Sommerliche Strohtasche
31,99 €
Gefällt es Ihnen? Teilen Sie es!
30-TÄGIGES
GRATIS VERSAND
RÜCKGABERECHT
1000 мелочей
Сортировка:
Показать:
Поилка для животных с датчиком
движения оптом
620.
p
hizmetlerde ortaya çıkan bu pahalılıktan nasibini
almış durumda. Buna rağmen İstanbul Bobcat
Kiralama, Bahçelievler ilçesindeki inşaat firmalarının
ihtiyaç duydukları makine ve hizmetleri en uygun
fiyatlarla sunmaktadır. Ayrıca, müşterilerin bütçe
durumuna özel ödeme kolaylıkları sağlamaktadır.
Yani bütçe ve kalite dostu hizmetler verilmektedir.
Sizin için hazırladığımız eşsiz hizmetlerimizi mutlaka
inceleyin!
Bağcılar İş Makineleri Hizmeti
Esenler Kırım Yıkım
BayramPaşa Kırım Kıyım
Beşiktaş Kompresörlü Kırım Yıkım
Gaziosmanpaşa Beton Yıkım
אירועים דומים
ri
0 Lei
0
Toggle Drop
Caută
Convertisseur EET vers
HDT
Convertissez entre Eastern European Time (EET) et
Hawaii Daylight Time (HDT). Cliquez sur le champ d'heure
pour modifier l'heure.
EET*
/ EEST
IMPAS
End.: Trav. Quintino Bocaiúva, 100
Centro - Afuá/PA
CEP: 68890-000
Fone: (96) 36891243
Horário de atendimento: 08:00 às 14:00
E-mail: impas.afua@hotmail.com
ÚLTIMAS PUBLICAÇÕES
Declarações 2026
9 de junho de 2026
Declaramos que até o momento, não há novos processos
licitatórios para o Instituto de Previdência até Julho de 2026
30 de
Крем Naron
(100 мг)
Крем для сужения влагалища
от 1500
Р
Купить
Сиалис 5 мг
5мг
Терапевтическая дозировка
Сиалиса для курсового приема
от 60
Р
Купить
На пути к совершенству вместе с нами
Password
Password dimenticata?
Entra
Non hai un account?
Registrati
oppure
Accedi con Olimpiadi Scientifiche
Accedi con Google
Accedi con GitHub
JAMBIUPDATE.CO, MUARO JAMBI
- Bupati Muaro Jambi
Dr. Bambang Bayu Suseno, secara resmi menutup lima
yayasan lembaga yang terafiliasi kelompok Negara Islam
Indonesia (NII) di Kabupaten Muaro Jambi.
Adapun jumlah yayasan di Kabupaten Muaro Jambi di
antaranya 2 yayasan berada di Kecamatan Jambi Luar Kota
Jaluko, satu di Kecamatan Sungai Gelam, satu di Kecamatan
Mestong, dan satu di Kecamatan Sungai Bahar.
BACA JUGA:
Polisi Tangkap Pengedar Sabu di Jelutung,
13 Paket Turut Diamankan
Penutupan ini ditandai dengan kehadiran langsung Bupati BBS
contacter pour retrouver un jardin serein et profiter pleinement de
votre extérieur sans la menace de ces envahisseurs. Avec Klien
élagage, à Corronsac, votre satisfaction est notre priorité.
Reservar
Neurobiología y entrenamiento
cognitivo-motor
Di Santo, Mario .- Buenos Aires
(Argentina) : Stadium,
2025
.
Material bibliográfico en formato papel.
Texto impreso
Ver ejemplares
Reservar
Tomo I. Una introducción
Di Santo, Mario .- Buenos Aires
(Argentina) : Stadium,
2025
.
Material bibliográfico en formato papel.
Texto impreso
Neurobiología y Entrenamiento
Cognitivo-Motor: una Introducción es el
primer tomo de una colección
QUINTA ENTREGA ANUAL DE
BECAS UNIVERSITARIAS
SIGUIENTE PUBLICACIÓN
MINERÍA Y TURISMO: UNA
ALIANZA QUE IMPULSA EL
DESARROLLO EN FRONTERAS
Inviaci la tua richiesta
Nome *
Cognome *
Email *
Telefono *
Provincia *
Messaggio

=-=-=

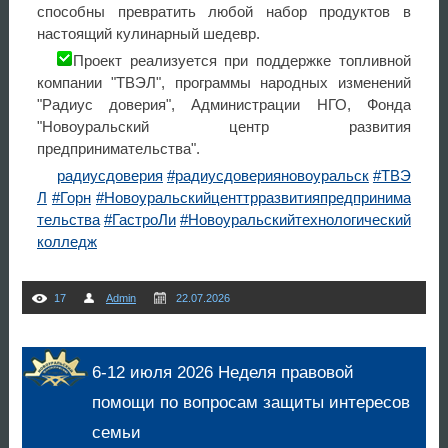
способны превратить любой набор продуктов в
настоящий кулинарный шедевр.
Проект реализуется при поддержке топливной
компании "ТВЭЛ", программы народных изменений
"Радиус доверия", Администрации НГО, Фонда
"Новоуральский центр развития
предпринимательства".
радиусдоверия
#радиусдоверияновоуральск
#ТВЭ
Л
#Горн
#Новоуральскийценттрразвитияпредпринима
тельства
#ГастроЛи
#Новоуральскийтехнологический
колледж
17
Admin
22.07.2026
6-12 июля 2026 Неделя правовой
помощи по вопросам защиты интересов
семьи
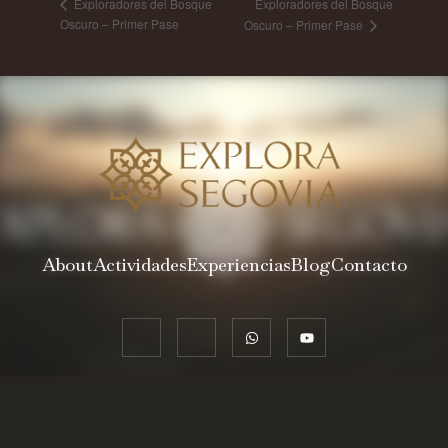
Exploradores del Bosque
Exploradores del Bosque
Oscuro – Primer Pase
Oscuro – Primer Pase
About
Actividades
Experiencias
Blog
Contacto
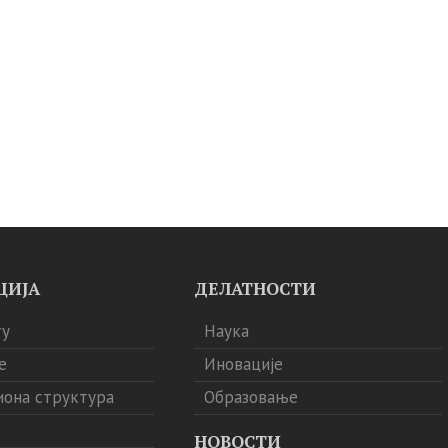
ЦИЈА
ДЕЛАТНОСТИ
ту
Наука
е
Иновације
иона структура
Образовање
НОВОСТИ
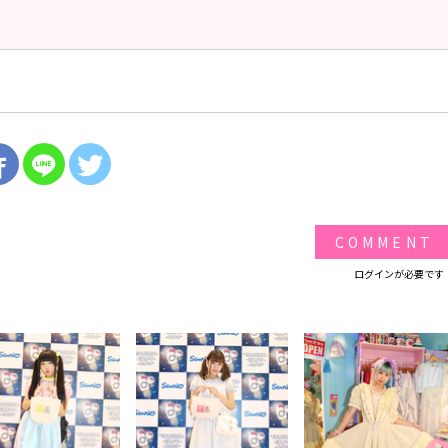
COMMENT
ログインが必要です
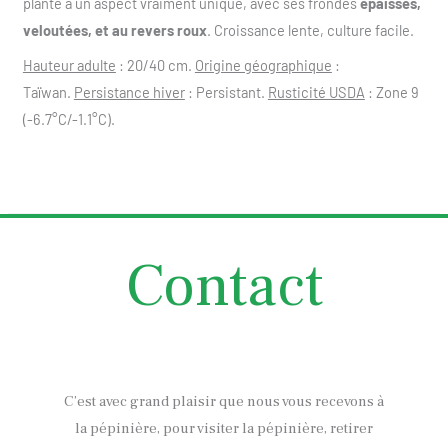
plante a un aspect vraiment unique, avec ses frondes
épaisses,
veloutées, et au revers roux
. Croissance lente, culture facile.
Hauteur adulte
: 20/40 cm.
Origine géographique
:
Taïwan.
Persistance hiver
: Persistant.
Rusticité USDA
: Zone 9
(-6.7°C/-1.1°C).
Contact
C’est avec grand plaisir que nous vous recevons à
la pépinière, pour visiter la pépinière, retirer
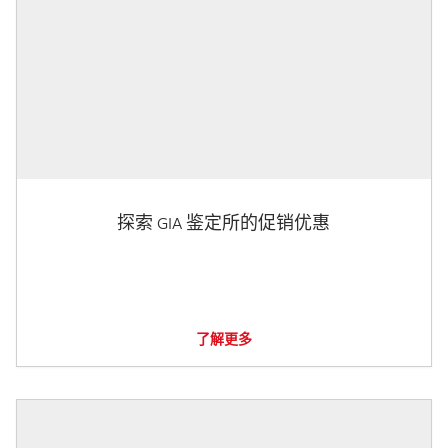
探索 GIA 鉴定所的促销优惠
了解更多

=-=-=

Activity: Copy out all lines of the material above in which "Kabupaten" occurs.

Answer for this exercise:
Indonesia (NII) di Kabupaten Muaro Jambi.
Adapun jumlah yayasan di Kabupaten Muaro Jambi di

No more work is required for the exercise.